Eutanasia, Dj Fabo è morto in Svizzera

Ore 12:12 - Dj Fabo, al secolo Fabiano Antoniani di 39 anni, è deceduto questa mattina nella clinica svizzera in cui era stato accompagnato. A dare la notizia è stato Marco Cappato dell'Associazione Luca Coscioni:

Fabiano Antoniani era stato accompagnato in Svizzera, dove è stato ricoverato in una clinica per ricevere il suicidio assistito. Era diventato cieco e tetraplegico dopo un incidente stradale avvenuto nel 2014.

27 febbraio 2017, ore 09:41 - È arrivato in Svizzera Fabiano Antoniani, 39 anni, conosciuto più come Dj Fabo, un uomo divenuto cieco e tetraplegico in seguito a un incidente d'auto occorso e che ha chiesto, con numerosi appelli dettati da una incredibile forza d'animo, che si calendarizzi e si approvi la legge sul fine vita e sull'eutanasia.

Fabo è stato protagonista di un lungo servizio delle Iene ma non è servizo a far sì che la politica non rimandasse, per la terza volta, la discussione di una legge presentata alla Camera dai Radicali oramai 3 anni fa. E sono proprio i radicali dell'Associazione Luca Coscioni, con Marco Cappato in testa, ad aver preso maggiormente a cuore questa battaglia di civiltà e dignità, una battaglia declinata già in passato ma che con Dj Fabo ha trovato una nuova linfa di lotta.

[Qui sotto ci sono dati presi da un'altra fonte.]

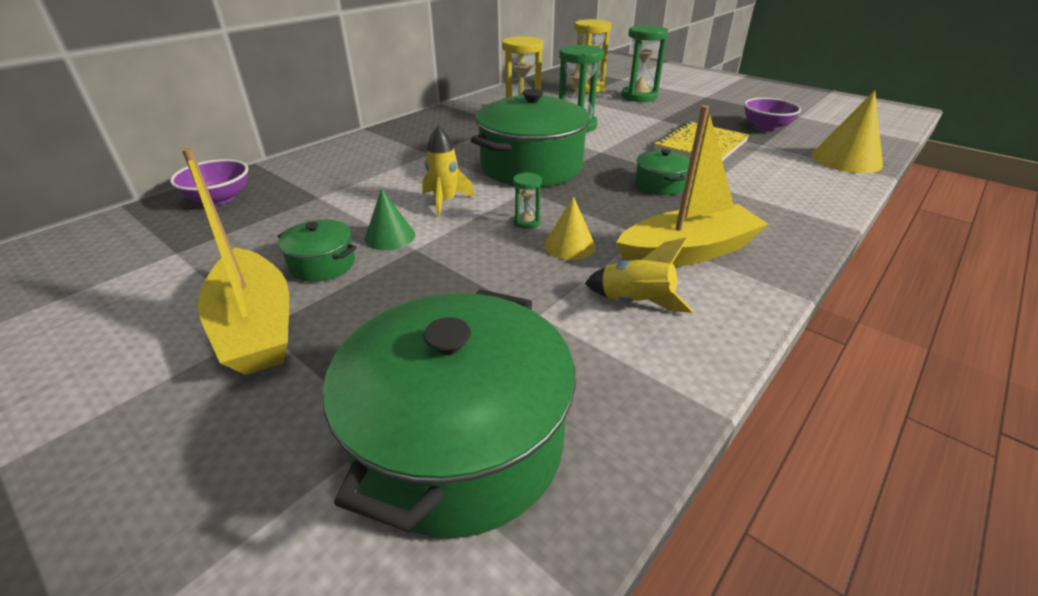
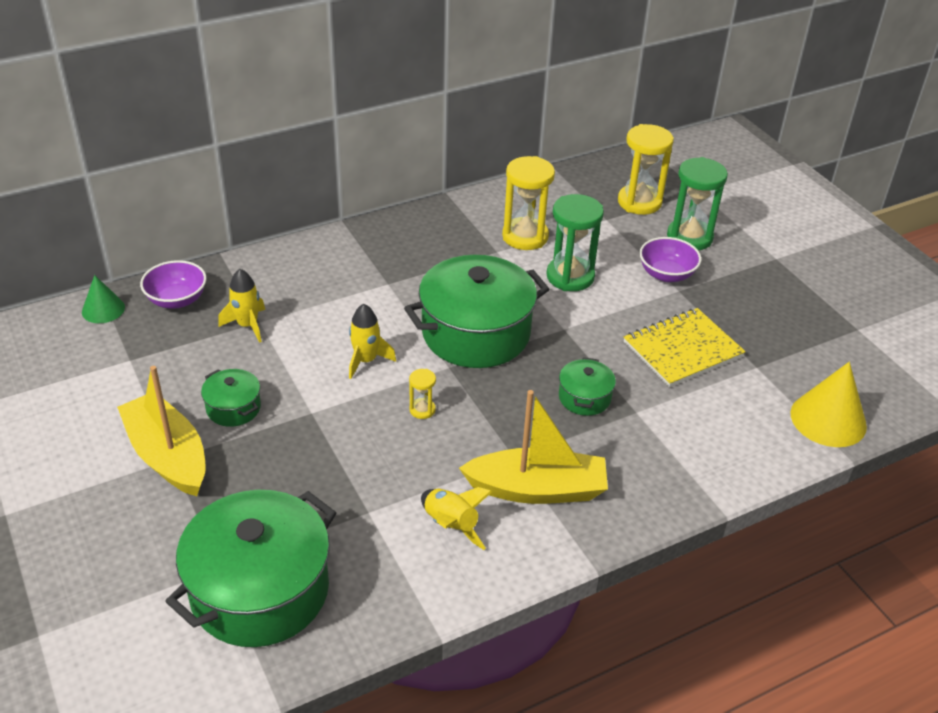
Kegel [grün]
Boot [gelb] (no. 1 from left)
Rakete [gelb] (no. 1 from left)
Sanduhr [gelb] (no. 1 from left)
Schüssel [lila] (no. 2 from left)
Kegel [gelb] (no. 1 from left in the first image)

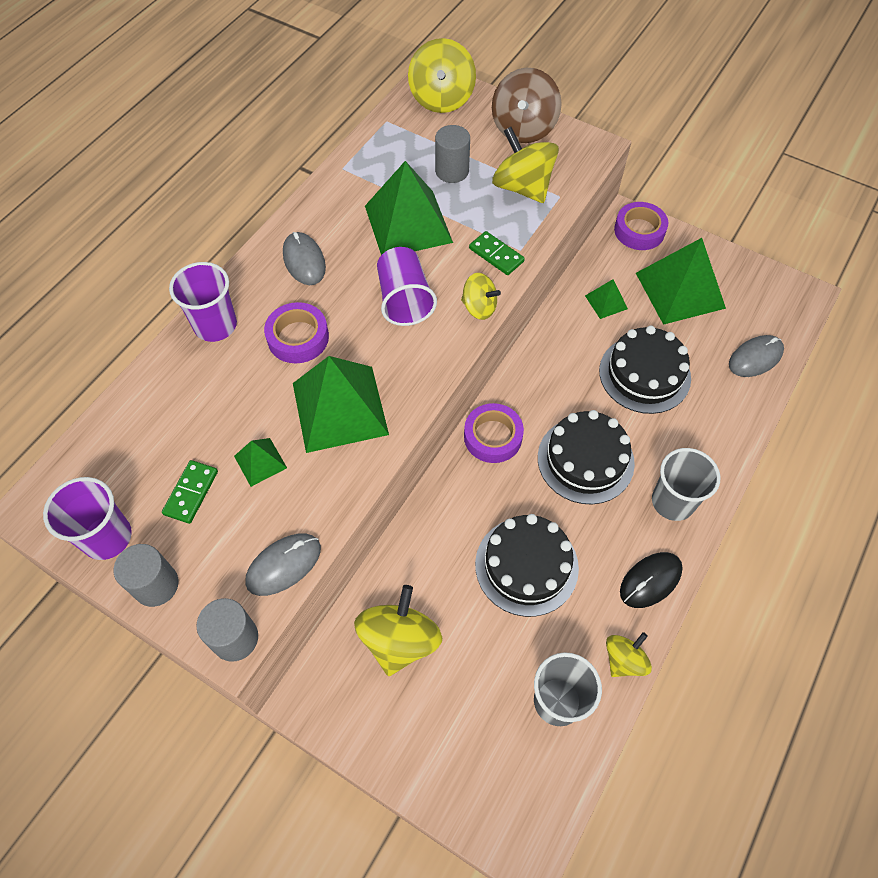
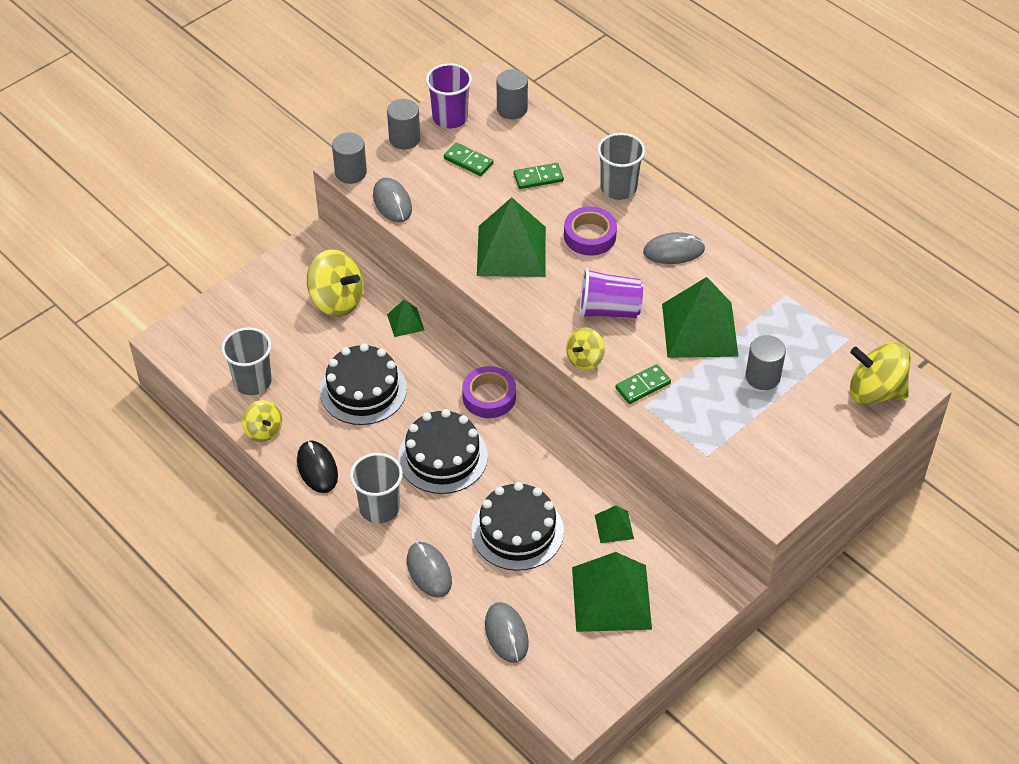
Pyramide [grün] (no. 1 from left)
Computermaus [grau] (no. 2 from left)
Vollzylinder [grau] (no. 3 from left)
Dominostein [grün] (no. 2 from left)
Becher [grau] (no. 3 from left)
Kreisel [braun]
Kreisel [gelb] (no. 4 from left in the first image)
Klebeband [lila] (no. 3 from left in the first image)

È il corpo di Fabo, martoriato dopo l'incidente, ad essere la vera battaglia: la sua vita di uomo libero "fino alla fine", come recita lo slogan della campagna a lui dedicata, va condotta anche sulle scelte finali. Che poi è ciò che richiede Fabo.

Questo finesettimana proprio Marco Cappato ha accettato la richiesta di Fabo di accompagnarlo in Svizzera, dove dovrà subire alcuni controlli anche psicologici e dove una Commissione darà o meno il suo via libera all'eutanasia. Al suo rientro però l'esponente dell'Associazione Luca Coscioni, se Fabo dovesse e riuscisse ad andare fino in fondo, potrebbe essere arrestato per "aiuto al suicidio", un reato penale grave in Italia che prevede fino a 12 anni di reclusione.

Nei giorni scorsi inoltre diversi quotidiani e periodici, perlopiù cattolici o di stampo conservatore, hanno proposto diverse interviste e testimonianze di altri malati, afflitti da diverse patologie gravemente invalidanti, che hanno invece dato la loro versione sull'eutanasia e cercato di persuadere Fabo a non andare fino in fondo nella sua decisione. Se tali opinioni sono legittime, eccome se lo sono e per fortuna che se ne parla, meno legittimo è il tentativo di alcuni media di fare per forza "par condicio" su quella che dovrebbe semplicemente essere una scelta individuale libera e consapevole.